In his New Year’s address Friday, Pope Francis said that despite many negative signs that make us think God is absent in the world, His mercy is the only thing capable of overcoming the misery that threatens our world.

Christians believe that God sent His Son Jesus in “the fullness of time.” However, the Pope said in his homily at Saint Peter’s Basilica, “This mystery constantly clashes with the dramatic experience of human history” and the “fullness of time seems to fade before the countless forms of injustice and violence which daily wound our human family.”

The existence and apparent victory of evil in the world make us wonder and even doubt, Francis said.

“Sometimes we ask ourselves how it is possible that human injustice persists unabated,” he said, “and that the arrogance of the powerful continues to demean the weak, relegating them to the most squalid outskirts of our world.”

“We ask how long human evil will continue to sow violence and hatred in our world, reaping innocent victims,” he continued.

He said:

How can the fullness of time have come when we are witnessing hordes of men, women and children fleeing war, hunger and persecution, ready to risk their lives simply to encounter respect for their fundamental rights? A torrent of misery, swollen by sin, seems to contradict the fullness of time brought by Christ.

Nonetheless, Francis said, there is cause for hope and even confidence of victory in the face of these manifestations of evil in the world.

Francis said that “this swollen torrent is powerless before the ocean of mercy which floods our world.”

“All of us are called to immerse ourselves in this ocean, to let ourselves be reborn, to overcome the indifference which blocks solidarity, and to leave behind the false neutrality which prevents sharing.”

The theme of overcoming indifference, which leaves us apathetic and inert before evil and human suffering, has been a thread running through the Pope’s addresses of late.

The topic for his annual message for the World Day of Peace, celebrated on January 1, is precisely “Overcome Indifference and Win Peace,” a subject he unravels throughout the nearly 5,000-word letter.

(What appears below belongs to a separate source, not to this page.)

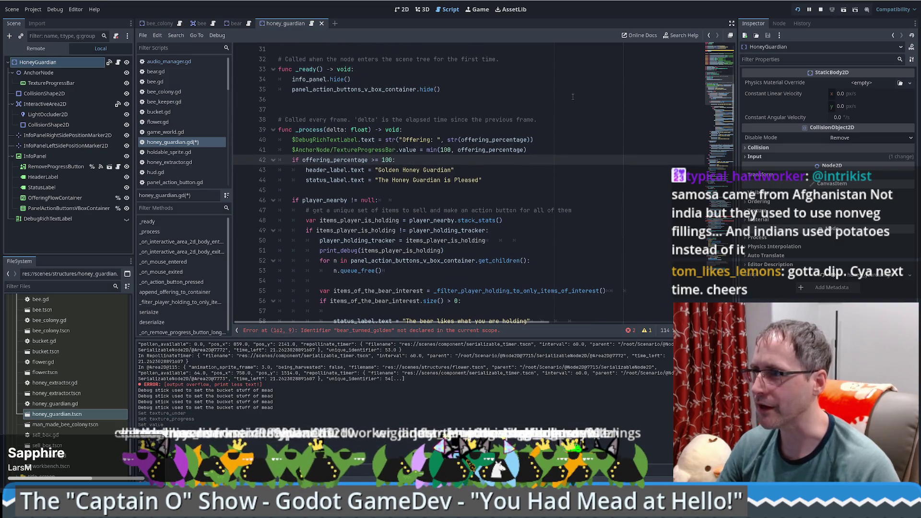
scroll(417, 138, "down", 3)
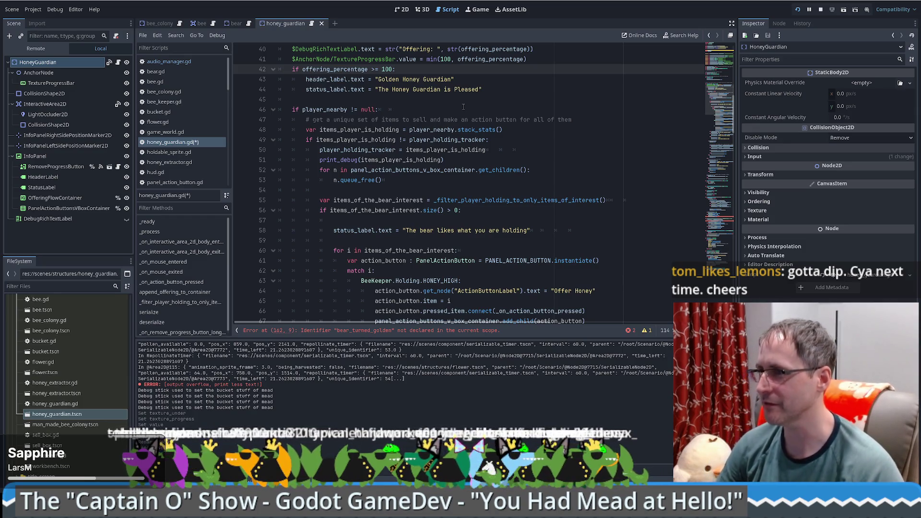
left_click(535, 152)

There, too, Francis acknowledges the grim state of affairs in the world today, beginning with the reality of international Islamist terrorism.

“Sadly,” Francis wrote, “war and terrorism, accompanied by kidnapping, ethnic or religious persecution and the misuse of power, marked the past year from start to finish.”

“In many parts of the world, these have became so common as to constitute a real ‘third world war fought piecemeal,’” he wrote.

Significantly, in enumerating the many forms of indifference that plague our world, Francis began with the one he considers the gravest: “indifference to God.” This first kind of indifference, he noted, necessarily leads to indifference to one’s neighbor, and he argued that it “is one of the grave consequences of a false humanism and practical materialism allied to relativism and nihilism.”

“We have come to think that we are the source and creator of ourselves, our lives and society. We feel self-sufficient, prepared not only to find a substitute for God but to do completely without him,” he wrote, and as a consequence, “we feel that we owe nothing to anyone but ourselves, and we claim only rights.”

The Pope argued that in spite of atheists’ claims at being “humanistic,” real humanism cannot exist without transcendence.

Contrary to the secular humanism that attempts to construct a world without God, Francis wrote that “there is no true humanism but that which is open to the Absolute, and is conscious of a vocation which gives human life its authentic significance.”

Our deepest confidence comes from the knowledge of God’s goodness and enduring love for mankind, Francis said.

At the beginning of the New Year, he wanted to share this profound conviction.

“God is not indifferent! God cares about mankind! God does not abandon us!”